Calibration is how you teach the assistant to grade like you before it grades a whole stack. It is optional, and it is one of the best ways to make the feedback feel like yours.
Add papers you have already graded
In the Submissions step, open the calibration set and add a few papers you have graded yourself:
- Upload graded PDFs, and the grade is read right off each paper.
- Import graded papers from Google Drive, if your papers live there rather than on this device. Connect Drive first in Settings, then browse straight to them.
- Pick from a past course on any LMS you have connected, and the grade comes across with the paper.
Each one lands under your calibration submissions with your grade attached. These are never on the roster and never released to students.
Picking from a past course closes the picker right away and brings the papers in behind the scenes, so you are not stuck waiting on a dialog. The calibration submissions bar shows how many have arrived while they land, and tells you when the import is done.
You can also cap a paper from this assignment into the set, using the cap button on its row. If that paper came in from Canvas already graded, its Canvas grade comes with it, so the set knows your score without you regrading.
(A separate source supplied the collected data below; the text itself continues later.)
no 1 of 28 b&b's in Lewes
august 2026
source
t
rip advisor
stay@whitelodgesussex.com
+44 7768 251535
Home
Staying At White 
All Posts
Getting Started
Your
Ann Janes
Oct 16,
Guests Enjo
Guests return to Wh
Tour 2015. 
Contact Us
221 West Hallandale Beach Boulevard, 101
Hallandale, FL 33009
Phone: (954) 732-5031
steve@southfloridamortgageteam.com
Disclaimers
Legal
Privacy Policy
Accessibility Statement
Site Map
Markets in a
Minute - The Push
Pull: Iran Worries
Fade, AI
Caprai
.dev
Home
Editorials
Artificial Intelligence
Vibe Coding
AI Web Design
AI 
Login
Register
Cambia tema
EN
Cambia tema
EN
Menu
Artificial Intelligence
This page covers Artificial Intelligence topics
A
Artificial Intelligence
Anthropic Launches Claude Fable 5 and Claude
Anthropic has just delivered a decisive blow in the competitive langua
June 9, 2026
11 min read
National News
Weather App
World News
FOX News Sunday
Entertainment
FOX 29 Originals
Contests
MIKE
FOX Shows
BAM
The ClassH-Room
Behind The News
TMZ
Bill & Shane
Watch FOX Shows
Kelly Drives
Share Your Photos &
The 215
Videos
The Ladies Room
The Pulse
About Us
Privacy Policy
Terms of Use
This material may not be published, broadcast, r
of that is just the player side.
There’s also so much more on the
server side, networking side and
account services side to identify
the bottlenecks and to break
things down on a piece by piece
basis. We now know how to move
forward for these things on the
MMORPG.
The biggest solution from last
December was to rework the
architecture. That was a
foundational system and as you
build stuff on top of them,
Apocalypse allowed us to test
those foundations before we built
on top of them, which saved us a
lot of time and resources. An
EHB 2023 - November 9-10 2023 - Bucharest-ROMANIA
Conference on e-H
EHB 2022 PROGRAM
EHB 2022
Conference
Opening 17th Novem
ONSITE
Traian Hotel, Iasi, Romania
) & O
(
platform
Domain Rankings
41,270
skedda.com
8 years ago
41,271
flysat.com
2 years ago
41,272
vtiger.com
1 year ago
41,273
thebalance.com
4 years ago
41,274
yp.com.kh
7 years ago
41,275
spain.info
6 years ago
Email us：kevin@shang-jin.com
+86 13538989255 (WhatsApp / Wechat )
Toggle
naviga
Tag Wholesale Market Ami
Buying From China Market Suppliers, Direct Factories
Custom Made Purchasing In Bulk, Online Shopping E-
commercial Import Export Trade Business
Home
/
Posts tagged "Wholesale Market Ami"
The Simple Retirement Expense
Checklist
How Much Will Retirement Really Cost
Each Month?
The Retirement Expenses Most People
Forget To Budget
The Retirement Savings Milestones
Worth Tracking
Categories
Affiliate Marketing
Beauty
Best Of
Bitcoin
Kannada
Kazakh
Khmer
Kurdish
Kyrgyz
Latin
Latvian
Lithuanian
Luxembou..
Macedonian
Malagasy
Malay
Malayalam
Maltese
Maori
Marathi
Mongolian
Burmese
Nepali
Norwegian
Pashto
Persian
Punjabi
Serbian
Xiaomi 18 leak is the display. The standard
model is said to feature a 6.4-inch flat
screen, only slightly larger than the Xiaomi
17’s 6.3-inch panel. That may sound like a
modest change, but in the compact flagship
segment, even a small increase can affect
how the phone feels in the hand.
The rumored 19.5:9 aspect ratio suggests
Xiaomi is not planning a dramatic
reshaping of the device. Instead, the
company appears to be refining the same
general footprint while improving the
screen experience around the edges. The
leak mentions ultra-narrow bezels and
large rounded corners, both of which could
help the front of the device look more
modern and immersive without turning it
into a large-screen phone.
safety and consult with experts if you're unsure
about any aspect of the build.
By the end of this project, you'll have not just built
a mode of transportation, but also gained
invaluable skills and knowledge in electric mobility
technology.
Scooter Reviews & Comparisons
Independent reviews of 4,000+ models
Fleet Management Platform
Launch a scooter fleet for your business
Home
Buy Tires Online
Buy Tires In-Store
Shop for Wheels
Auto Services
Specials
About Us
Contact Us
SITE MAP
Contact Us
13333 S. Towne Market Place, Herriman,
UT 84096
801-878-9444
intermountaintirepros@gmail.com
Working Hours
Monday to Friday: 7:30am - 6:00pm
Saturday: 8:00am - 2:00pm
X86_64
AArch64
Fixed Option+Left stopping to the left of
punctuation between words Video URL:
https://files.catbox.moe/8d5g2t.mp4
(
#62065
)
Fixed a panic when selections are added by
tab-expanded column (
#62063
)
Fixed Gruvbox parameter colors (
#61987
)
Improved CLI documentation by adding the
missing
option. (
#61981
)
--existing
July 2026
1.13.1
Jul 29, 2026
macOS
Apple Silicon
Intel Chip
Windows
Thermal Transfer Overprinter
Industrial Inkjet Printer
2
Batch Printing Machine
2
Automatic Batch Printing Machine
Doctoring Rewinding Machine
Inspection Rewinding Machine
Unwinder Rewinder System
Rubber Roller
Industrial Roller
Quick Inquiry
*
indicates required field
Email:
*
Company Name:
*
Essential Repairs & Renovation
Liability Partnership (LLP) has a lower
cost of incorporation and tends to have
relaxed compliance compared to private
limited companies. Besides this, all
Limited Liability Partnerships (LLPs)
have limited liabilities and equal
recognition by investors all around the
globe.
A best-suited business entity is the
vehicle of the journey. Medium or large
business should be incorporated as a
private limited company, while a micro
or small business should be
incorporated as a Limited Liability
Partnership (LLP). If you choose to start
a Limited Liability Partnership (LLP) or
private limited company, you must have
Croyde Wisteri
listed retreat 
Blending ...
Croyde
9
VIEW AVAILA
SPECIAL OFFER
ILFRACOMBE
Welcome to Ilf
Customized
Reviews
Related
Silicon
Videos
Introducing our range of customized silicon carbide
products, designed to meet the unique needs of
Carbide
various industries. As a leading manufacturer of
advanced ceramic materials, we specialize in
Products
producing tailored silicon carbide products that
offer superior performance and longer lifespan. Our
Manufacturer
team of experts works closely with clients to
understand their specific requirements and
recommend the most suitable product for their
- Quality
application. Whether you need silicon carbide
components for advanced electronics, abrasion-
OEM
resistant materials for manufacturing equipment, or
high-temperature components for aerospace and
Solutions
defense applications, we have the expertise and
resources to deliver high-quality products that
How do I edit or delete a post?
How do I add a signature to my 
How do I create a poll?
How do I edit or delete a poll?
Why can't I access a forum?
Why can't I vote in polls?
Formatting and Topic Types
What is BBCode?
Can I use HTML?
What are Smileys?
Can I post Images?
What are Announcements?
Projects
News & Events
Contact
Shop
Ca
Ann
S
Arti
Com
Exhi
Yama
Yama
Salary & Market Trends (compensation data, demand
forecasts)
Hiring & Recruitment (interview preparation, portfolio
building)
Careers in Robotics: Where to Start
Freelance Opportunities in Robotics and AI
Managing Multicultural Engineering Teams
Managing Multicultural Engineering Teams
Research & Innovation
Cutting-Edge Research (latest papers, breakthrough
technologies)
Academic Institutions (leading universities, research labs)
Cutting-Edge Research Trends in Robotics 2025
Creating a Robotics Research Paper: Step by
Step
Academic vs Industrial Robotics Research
When the grade is not on the paper
The set can only show you how the assistant compares to you on a paper it knows your score for. When a paper has no score the app can read, its Your score cell offers a score button: type the grade it earned, out of 100 or as a fraction like 34/40, and press Enter. Use it for a paper you graded off-platform, or to correct a grade that came across wrong. Clearing the box forgets the grade again.
Once you grade a paper here yourself, your grade replaces the one it arrived with.
Run them, and let it learn
Run the calibration papers through grading. For each one, the assistant compares its own proposal to the grade you gave, and learns from the gap. It surfaces the patterns it finds, for example "you score Evidence lower than the model does," as proposed calibration rules.
Open any calibration paper the moment it finishes and you see everything the assistant did: its score on every criterion, its findings, and its margin observations, exactly as on a roster paper. Nothing is held back until you confirm. What it learns comes from what you change: the observations you dismiss, the reason you give when you remove one, and the criteria where your number differs from its own.
Both score columns read as percentages, so the assistant's number and yours are always on the same scale. That matters most for a paper from a past course, which was graded out of a different total than this rubric. Hover either score to see the points behind it.
While a paper is being graded again, its row says Re-checking and dims the score. The number you see is from the last run and will update on its own when the new one lands.
Sometimes the assistant cannot read part of a rubric on a given paper. When that happens its score is marked partial, and hovering tells you what it was scored out of and which criteria it had to leave to you. The comparison to your grade, and everything it learns, is made on the points it could actually see.
Approve what is right
You review those proposed rules and approve the ones that match how you actually grade. Approved rules are injected into grading from then on, so the rest of the class lands closer to your standard. Nothing is applied until you approve it.
The trust bar
Before bulk grading unlocks, you confirm a small number of papers yourself. This is the trust bar: it makes sure the assistant has seen enough of your judgment before it grades at scale. Once you have crossed it, grading a whole class at once opens up.